L to R, George Johnson, Dan McWilliams, and Bill Eisengrein pose for photo with Statue of Liberty in background, one year after photo of the three NYC firemen raising the US flag at Ground Zero was taken by Thomas E. Franklin of The Record.

After the photo was published the next day, The Record was inundated with calls, many from people wanting to license and republish the photo. The calls kept coming for months.

“I was handling a lot of those calls myself but for me, I’m a photojournalist and here was the story of our lifetime and I was insistent upon covering assignments,” Franklin said. “We had over 300 people in our readership area at The Record die and so those were all stories that needed to be told and that to me was the most important.”

Photo has lasting impact 

The photo appeared on the cover of the New York Post later that week , which Franklin calls a “real catalyst of attention.” A media frenzy erupted, and Franklin appeared on the "Today" show later that week.

Franklin was a guest at the Oval Office in March 2002 when then-President George Bush announced that the photograph would be made into a postage stamp.

Firefighters raise a flag at Ground Zero following the attack on the World Trade Center on Sept. 11, 2001.

“It’s really hard for people, or even me for that matter, to remember just the frenzy that there was about this picture in the months after 9/11,” he said. “In Times Square on every street corner, there were people selling copies of my photograph. I mean there were people trying to sell me copies of photographs that I took.” 

Bizarre licensing requests came in. People sought to put the image on eggs, light switches, seat cushions and cigar humidors as well as buttons and T-shirts.

The Record set up a foundation within hours of its publication, with a committee to make decisions based on what would be an appropriate use of the photograph.

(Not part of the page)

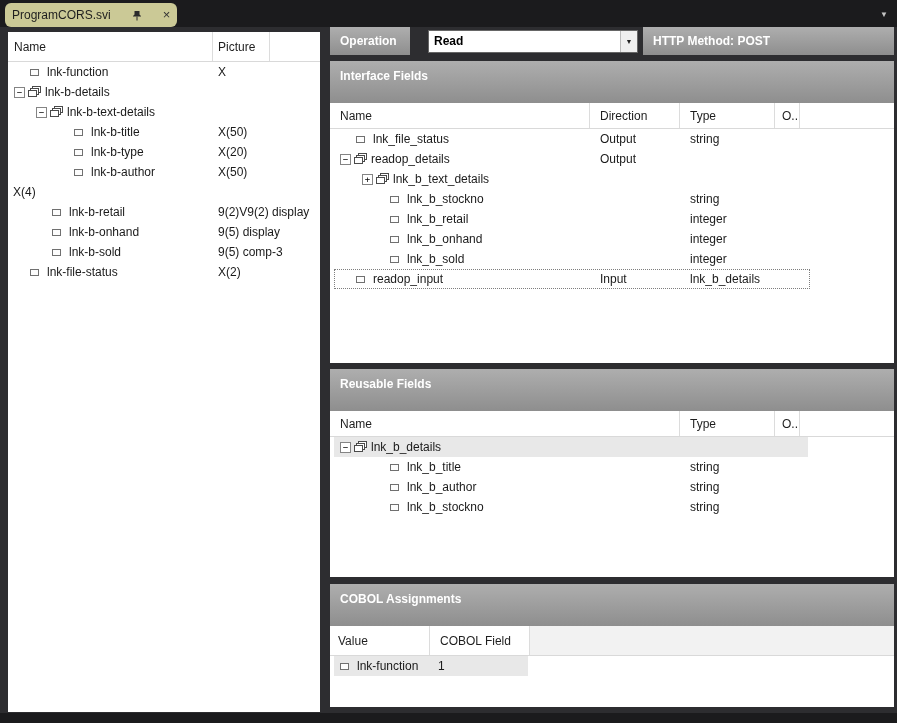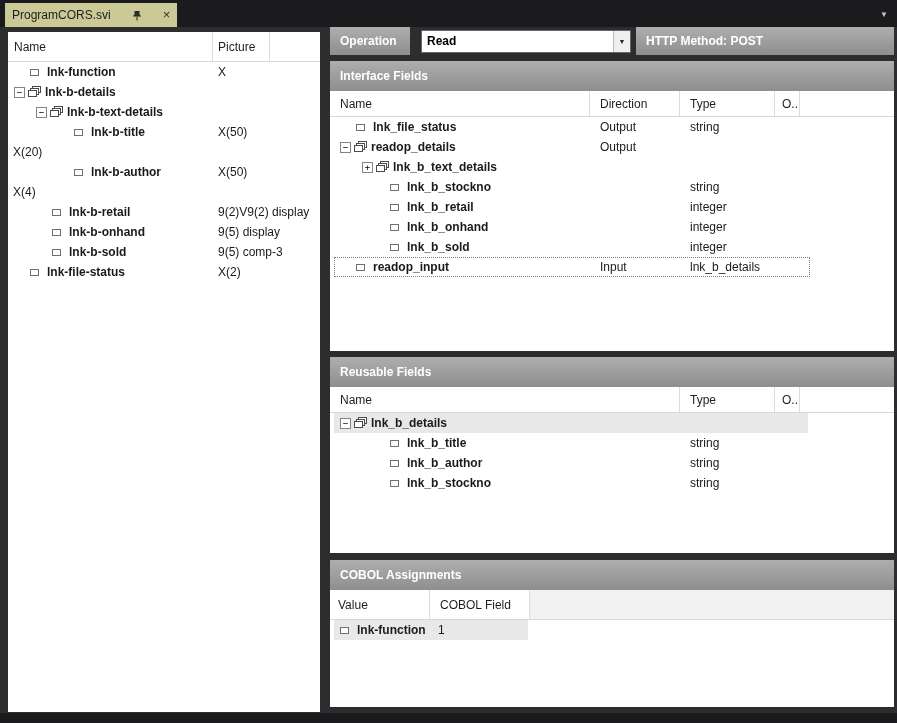"ProgramCORS.svi" .tab { border-radius: none -> 6px }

Franklin himself was adamant that the photo should be used for journalistic, not commercial, purposes, and some charitable uses. 

Even so, Franklin calls it the “most violated copyright in history” because “every year on social media people will post that photograph as their status for the day."

“The photograph is really about one thing for me and it’s a symbol of three firemen raising a flag in an act of solidarity and unity in the wake of the most horrible attack and tragedy in our country’s history,” he said.  “Years later and I still get letters from people, not as many as I used to but I still get them, people will tell me that the photograph makes them think of a lost loved one or reminds them of their patriotism or their faith in our country."